Task item
How many lines in these entries contain the string "down"? Reply with the number alone.

Top of Data for this task

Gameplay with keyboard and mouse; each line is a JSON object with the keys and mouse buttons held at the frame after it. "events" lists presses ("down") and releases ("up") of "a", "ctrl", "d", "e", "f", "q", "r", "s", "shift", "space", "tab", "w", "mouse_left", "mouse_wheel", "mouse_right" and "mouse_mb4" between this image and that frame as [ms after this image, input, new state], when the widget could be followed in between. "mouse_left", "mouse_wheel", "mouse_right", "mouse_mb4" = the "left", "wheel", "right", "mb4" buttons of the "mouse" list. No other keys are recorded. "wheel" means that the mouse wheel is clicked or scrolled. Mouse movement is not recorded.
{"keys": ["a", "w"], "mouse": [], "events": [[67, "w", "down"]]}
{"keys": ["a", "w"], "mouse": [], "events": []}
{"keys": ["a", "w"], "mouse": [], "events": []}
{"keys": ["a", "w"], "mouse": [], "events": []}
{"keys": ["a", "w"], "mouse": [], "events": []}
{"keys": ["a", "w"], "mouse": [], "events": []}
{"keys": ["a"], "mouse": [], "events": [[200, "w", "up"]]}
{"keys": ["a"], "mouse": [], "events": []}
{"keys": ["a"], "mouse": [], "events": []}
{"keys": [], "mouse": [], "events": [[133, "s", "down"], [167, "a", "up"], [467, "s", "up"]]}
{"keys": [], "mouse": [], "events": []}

Bottom of Data for this task

Output for this exercise
3